| WHAT IS REQUIRED |
Look through the entries below and report every line that has "users".

Collected data:
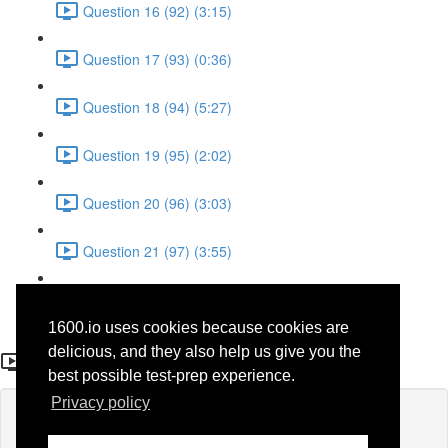
Question 16 (92) (3:15)
Question 17 (93) (0:36)
Question 18 (94) (5:27)
Question 19 (95) (2:02)
Question 20 (96) (3:03)
Question 21 (97) (3:55)
Question 22 (98) (7:32)
1600.io uses cookies because cookies are
Question 14 (90)
delicious, and they also help us give you the
best possible test-prep experience.
Privacy policy
Lesson content locked
If you're already enrolled,
you'll need to login
.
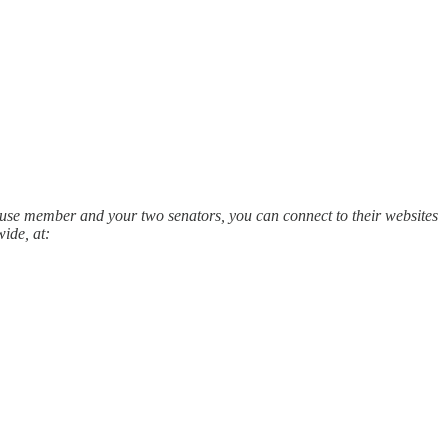
House member and your two senators, you can connect to their websites
ide, at:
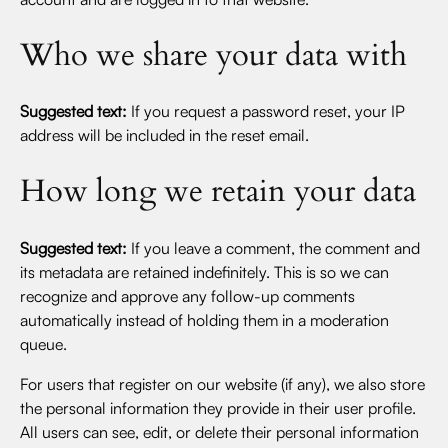
Who we share your data with
Suggested text:
If you request a password reset, your IP
address will be included in the reset email.
How long we retain your data
Suggested text:
If you leave a comment, the comment and
its metadata are retained indefinitely. This is so we can
recognize and approve any follow-up comments
automatically instead of holding them in a moderation
queue.
For users that register on our website (if any), we also store
the personal information they provide in their user profile.
All users can see, edit, or delete their personal information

| COMPLETED TASK |
For users that register on our website (if any), we also store
All users can see, edit, or delete their personal information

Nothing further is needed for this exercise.